Which is what makes a currently blossoming election conspiracy so strange: The far right is now running a disinformation campaign against one of the best tools that states have to detect and prevent voter fraud.

And experts worry voting policy is already starting to suffer as a result.

A data-sharing revolution

The tool is a shared database called the Electronic Registration Information Center, or ERIC for short. It allows states to securely share voter registration data across state lines and with a number of other government agencies, like the Social Security Administration and departments of motor vehicles.

That data sharing allows participating states to expand ballot access, by giving officials information that helps them reach out to eligible voters who have moved into their jurisdiction but have not yet registered to vote. But it also increases election security by notifying those same officials when a registered voter moves away or dies, allowing states to maintain more accurate voter rolls.

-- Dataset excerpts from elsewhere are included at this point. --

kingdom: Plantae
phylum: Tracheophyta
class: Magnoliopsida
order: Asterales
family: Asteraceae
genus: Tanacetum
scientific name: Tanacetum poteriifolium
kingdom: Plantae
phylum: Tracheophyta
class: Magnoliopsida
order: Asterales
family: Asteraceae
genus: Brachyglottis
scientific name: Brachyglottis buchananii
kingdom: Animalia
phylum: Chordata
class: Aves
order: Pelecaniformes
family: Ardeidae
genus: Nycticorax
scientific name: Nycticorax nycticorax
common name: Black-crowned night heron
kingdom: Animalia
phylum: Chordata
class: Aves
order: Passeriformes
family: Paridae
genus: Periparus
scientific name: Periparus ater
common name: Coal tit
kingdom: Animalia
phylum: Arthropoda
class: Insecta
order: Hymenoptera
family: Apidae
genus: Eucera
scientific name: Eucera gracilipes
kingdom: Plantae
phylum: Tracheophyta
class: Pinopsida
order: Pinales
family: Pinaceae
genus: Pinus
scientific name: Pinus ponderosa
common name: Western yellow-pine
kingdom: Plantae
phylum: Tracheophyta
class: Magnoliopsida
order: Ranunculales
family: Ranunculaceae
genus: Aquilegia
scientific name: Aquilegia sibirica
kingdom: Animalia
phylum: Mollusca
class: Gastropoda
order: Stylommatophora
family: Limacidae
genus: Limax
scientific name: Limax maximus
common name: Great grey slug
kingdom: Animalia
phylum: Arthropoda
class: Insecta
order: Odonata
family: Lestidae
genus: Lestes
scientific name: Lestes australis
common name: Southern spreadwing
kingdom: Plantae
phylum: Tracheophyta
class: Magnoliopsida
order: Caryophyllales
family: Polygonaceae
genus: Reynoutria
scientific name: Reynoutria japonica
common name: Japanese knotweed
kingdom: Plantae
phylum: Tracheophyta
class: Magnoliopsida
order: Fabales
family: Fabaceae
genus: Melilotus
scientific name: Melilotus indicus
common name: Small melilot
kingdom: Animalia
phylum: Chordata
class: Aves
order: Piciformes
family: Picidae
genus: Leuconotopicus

"When you move away from a state, you don't call your old state and say, 'Please take me off the voter lists,' " said David Becker, an elections expert and former Justice Department attorney who led the development of ERIC while working at the Pew Charitable Trusts. "So to get really strong data that someone moved to another state — got a driver's license there or maybe registered to vote — that's really powerful information that allows states to keep their data up to date."

The decade-old program now includes more than 30 states spanning the political spectrum, from Republican-led places like Alabama and South Carolina to more liberal states like Connecticut and Oregon.

But that bipartisan unity is now being tested, as some pockets of conservative media have ignited a pressure campaign against ERIC.

'Cutting their nose to spite their face'

On Jan. 20, the far-right blog The Gateway Pundit published the first of a number of articles about the program, falsely implying it is part of a left-wing election conspiracy.

Seven days later, Louisiana withdrew its membership, becoming the first state since ERIC's founding ever to do so.

Louisiana Secretary of State Kyle Ardoin announced the move quietly in a press release, citing "concerns raised by citizens, government watchdog organizations and media reports."

His office declined an interview request from NPR, but a member of Ardoin's staff said the secretary is still in touch with ERIC staff "to better understand the mechanics of ERIC" despite having "serious reservations."

Other Republican election officials told NPR the far-right misinformation campaign is reverberating in their states, too.

"We have had a number of emails from some very ill-informed, uninformed or uneducated people," said Alabama Secretary of State John Merrill, a Republican.

Merrill is a supporter of former President Donald Trump, but also of ERIC. He's not running for reelection this fall, however, and at least one Republican candidate to replace Merrill has already announced he would withdraw the state from ERIC should he be elected.

That far-right pushback has been somewhat frustrating to Merrill, who noted the system provides the only way states have to accurately check whether someone has illegally cast a ballot in the same election in two states.

"It helps identify duplicate registrations," Merrill said. "It helps identify dual participation in elections. That's a concern [and] there's no other way that any state in the union can do that independently of ERIC."

So why is this system being targeted then?

Becker, who now runs the nonpartisan Center for Election Innovation & Research, says it's because election deniers don't actually want voting to be more secure or efficient. It's the same reason, he says, they often oppose ballot drop boxes even though they are considered a more secure way to return mail ballots than using the Postal Service.

"They don't care about actual integrity," Becker said. "They only care that their side wins. That is the most anti-democratic idea that I can imagine."

In a Twitter thread posted shortly after Louisiana's decision, Becker noted that since the state joined ERIC in 2014, the program has identified more than 16,000 dead people on Louisiana's voting lists and more than 54,000 people who have moved out of the state. But by choosing to leave, the state will no longer have access to that data.

"If a state leaves ERIC, what they're doing is cutting their nose to spite their face," Becker said. "They're handcuffing their ability to keep their lists accurate."